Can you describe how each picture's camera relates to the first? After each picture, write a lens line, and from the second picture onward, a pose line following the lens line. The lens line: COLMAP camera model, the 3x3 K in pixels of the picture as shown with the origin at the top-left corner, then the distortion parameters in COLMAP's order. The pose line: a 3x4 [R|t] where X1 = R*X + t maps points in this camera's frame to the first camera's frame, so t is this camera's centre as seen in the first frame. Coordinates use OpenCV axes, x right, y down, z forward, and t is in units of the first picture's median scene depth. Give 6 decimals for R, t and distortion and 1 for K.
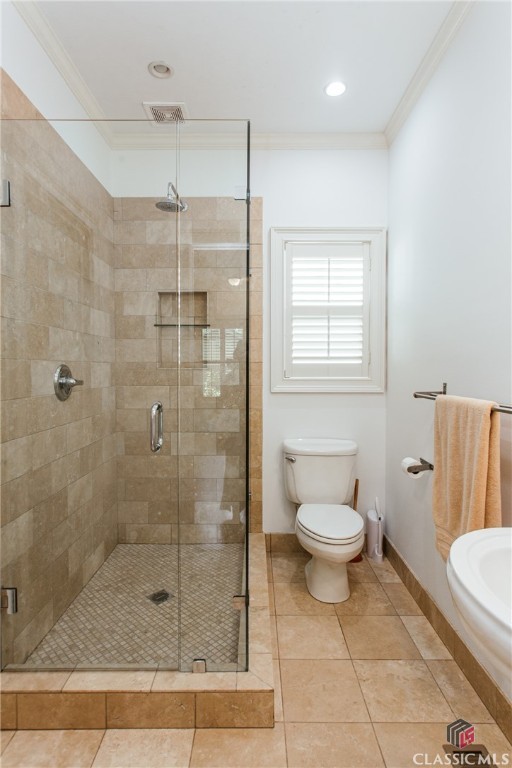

::::::

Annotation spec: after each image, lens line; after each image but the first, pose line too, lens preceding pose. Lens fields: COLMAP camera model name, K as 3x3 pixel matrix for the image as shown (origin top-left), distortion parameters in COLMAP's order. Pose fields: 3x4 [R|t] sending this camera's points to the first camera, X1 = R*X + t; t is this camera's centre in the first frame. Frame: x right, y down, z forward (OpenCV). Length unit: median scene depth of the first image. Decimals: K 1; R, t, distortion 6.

::::::

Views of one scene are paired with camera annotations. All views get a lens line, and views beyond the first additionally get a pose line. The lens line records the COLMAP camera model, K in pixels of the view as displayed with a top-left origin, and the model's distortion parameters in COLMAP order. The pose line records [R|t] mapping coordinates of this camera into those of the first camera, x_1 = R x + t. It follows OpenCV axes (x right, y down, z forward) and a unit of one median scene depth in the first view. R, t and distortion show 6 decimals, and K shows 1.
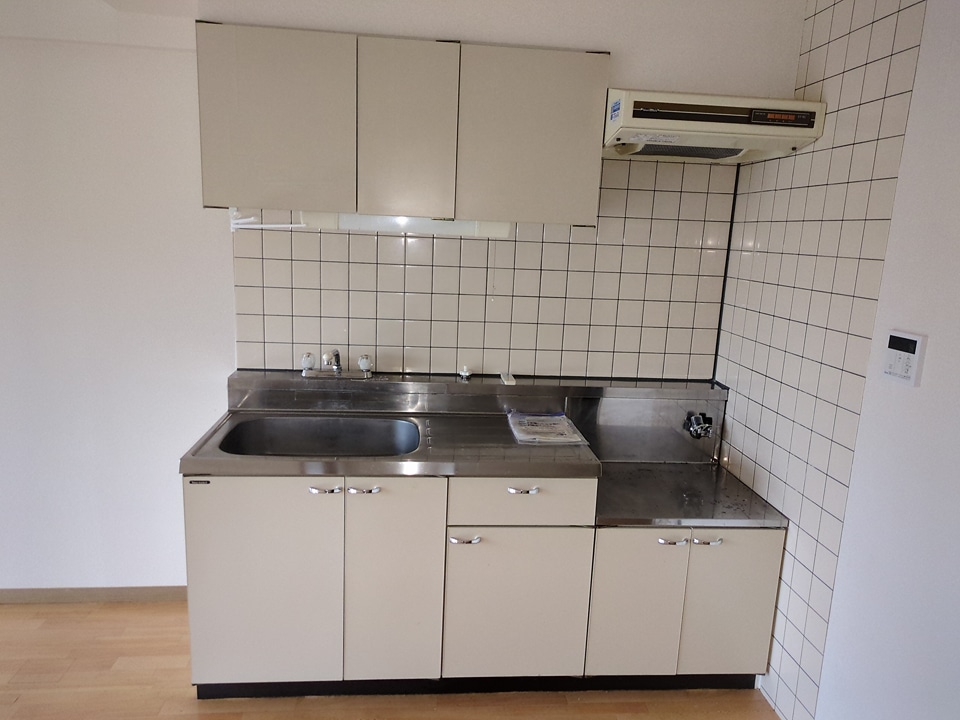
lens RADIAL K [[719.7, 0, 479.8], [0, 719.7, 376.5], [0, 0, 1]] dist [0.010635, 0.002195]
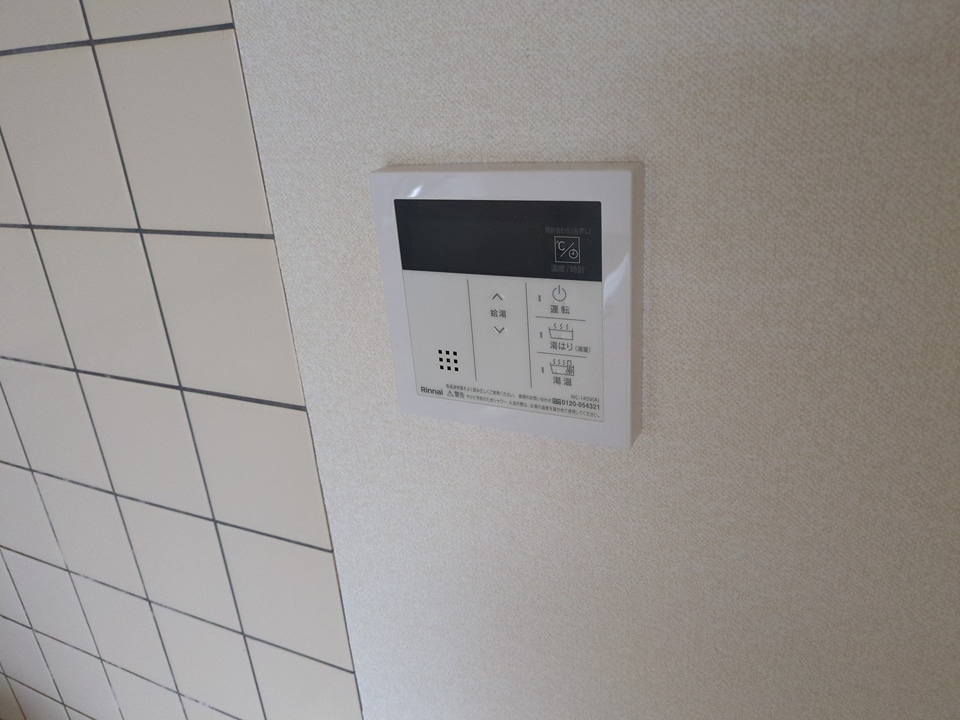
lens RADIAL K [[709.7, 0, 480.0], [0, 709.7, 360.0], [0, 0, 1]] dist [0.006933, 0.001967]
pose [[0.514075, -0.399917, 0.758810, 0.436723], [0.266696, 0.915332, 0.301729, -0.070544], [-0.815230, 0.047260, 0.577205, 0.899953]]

::::::

__Problem details__:
Looking at the entries above, count the lines that contain "each" and answer with only the number.

__Reply to the exercise__:
2